* [DATA IN THIS EXERCISE]:
──────
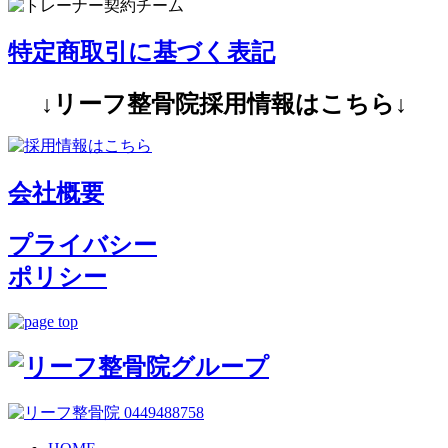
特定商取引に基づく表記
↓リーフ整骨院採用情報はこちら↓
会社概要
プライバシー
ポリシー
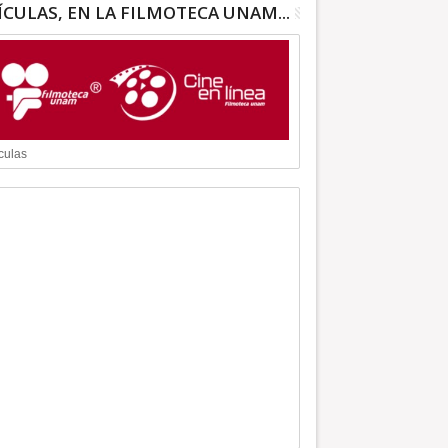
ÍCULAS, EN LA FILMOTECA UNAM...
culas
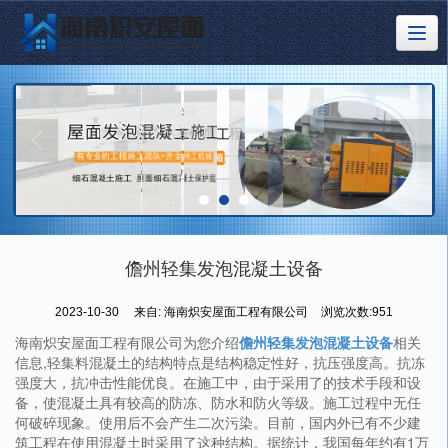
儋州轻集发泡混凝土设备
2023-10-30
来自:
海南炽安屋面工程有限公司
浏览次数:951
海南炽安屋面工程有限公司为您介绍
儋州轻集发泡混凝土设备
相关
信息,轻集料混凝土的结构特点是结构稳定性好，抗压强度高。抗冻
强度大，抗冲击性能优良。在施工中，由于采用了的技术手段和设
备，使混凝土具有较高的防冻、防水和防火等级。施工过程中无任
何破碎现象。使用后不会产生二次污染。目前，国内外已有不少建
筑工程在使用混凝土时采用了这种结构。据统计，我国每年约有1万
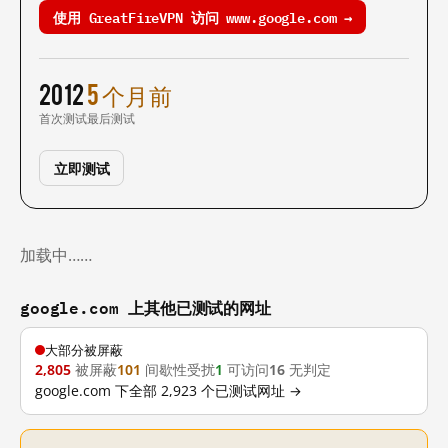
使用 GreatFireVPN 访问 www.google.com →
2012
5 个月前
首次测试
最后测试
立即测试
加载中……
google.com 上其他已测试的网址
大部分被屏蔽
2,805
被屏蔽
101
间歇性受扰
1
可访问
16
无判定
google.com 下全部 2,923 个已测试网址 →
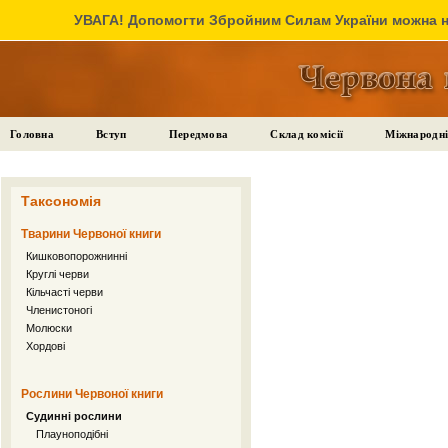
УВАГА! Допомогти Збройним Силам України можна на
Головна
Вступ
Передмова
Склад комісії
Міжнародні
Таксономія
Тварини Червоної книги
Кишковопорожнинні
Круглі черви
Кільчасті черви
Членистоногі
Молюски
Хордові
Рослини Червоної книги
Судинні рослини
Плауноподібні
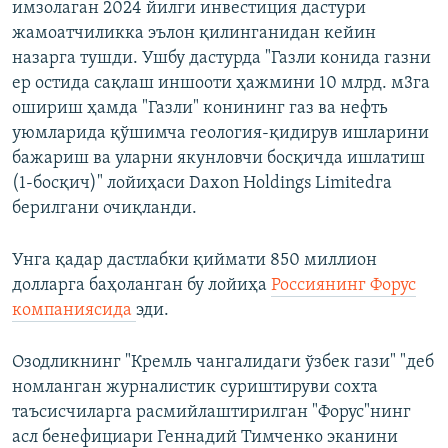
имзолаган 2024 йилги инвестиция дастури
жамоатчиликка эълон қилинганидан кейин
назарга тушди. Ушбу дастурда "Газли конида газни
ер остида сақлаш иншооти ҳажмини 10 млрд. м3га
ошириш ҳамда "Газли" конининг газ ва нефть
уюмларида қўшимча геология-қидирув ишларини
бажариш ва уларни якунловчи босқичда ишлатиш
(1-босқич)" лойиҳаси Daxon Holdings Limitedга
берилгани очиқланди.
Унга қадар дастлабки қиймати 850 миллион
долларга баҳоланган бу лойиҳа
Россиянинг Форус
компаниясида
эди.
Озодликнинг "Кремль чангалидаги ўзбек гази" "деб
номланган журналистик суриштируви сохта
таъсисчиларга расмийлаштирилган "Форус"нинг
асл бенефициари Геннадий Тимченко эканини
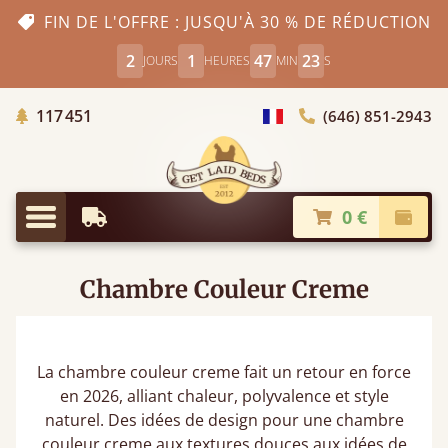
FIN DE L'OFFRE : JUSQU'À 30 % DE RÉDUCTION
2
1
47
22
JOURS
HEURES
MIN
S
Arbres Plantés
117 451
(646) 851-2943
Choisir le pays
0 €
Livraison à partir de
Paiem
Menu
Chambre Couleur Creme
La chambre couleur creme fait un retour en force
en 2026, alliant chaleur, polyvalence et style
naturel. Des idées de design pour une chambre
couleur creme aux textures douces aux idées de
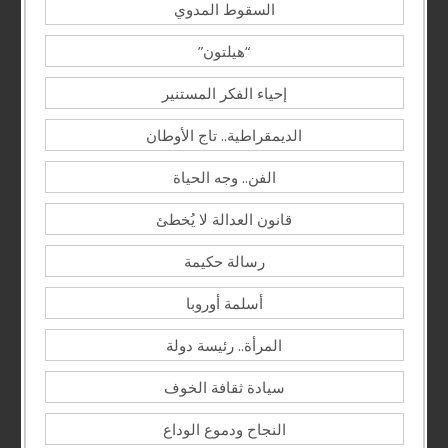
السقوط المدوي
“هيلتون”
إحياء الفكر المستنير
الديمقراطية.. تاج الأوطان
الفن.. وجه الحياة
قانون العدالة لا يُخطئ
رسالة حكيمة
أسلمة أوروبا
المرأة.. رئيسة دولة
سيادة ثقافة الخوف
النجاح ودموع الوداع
──────
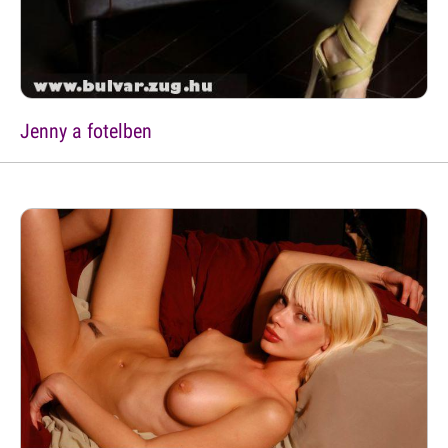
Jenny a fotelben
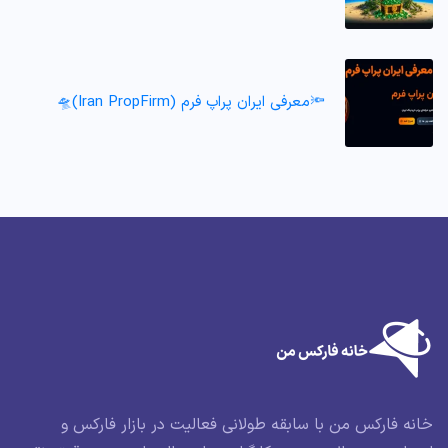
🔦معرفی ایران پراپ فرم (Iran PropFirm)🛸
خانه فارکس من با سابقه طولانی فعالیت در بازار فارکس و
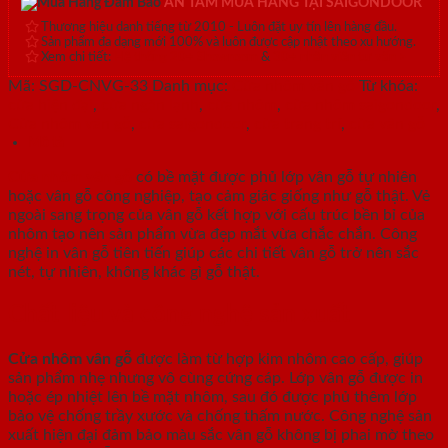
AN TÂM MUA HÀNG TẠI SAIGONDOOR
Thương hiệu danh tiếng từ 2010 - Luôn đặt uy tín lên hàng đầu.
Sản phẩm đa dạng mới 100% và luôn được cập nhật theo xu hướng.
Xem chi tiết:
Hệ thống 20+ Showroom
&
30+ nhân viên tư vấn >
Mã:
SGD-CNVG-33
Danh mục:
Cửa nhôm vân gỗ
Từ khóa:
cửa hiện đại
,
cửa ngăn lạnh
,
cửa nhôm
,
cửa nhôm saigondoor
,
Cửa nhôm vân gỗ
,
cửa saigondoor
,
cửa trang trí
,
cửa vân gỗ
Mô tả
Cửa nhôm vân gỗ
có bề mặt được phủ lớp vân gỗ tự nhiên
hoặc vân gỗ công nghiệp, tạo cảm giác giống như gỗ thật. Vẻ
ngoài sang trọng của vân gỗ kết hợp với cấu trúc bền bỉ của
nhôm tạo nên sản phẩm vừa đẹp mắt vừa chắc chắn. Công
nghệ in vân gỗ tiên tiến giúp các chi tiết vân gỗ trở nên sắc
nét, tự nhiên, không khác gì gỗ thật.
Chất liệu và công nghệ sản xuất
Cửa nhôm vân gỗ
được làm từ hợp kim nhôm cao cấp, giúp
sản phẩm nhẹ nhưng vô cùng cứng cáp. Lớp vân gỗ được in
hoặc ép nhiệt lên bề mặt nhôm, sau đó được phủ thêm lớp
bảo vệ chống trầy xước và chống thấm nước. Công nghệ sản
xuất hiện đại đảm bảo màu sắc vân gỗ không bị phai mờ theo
──────
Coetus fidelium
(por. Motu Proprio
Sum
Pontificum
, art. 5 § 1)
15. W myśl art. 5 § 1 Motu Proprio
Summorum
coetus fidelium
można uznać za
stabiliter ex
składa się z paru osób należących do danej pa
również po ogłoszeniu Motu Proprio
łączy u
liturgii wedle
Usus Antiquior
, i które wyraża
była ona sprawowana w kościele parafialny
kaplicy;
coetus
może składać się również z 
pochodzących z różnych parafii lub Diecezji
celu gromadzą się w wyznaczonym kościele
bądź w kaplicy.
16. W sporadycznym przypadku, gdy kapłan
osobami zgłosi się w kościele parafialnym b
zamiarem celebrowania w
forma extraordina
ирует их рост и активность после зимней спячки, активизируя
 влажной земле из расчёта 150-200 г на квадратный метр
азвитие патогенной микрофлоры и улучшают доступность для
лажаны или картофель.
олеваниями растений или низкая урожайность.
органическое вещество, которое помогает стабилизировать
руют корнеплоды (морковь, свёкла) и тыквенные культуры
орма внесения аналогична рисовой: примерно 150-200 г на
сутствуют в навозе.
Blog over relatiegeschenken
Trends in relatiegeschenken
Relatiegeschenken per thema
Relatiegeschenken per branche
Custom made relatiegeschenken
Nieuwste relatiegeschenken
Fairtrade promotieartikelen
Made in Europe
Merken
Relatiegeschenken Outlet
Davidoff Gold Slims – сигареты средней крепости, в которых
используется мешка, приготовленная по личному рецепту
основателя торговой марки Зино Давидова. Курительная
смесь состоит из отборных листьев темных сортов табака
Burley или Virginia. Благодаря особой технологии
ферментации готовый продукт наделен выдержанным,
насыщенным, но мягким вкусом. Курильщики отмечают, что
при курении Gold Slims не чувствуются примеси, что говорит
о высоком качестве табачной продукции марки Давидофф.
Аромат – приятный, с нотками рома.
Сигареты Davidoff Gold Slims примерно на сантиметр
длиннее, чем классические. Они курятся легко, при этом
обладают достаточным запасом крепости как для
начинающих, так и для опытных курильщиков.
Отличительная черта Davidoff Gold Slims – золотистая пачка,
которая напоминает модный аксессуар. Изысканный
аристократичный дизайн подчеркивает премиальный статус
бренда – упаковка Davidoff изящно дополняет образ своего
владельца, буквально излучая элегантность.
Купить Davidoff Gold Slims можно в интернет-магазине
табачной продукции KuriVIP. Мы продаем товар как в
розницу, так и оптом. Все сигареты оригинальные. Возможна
──────
* [TASK DESCRIPTION]: From the entries above, show each line that includes the string "nghệ".

* [OUTPUT FOR THIS EXERCISE]:
nghệ in vân gỗ tiên tiến giúp các chi tiết vân gỗ trở nên sắc
Chất liệu và công nghệ sản xuất
bảo vệ chống trầy xước và chống thấm nước. Công nghệ sản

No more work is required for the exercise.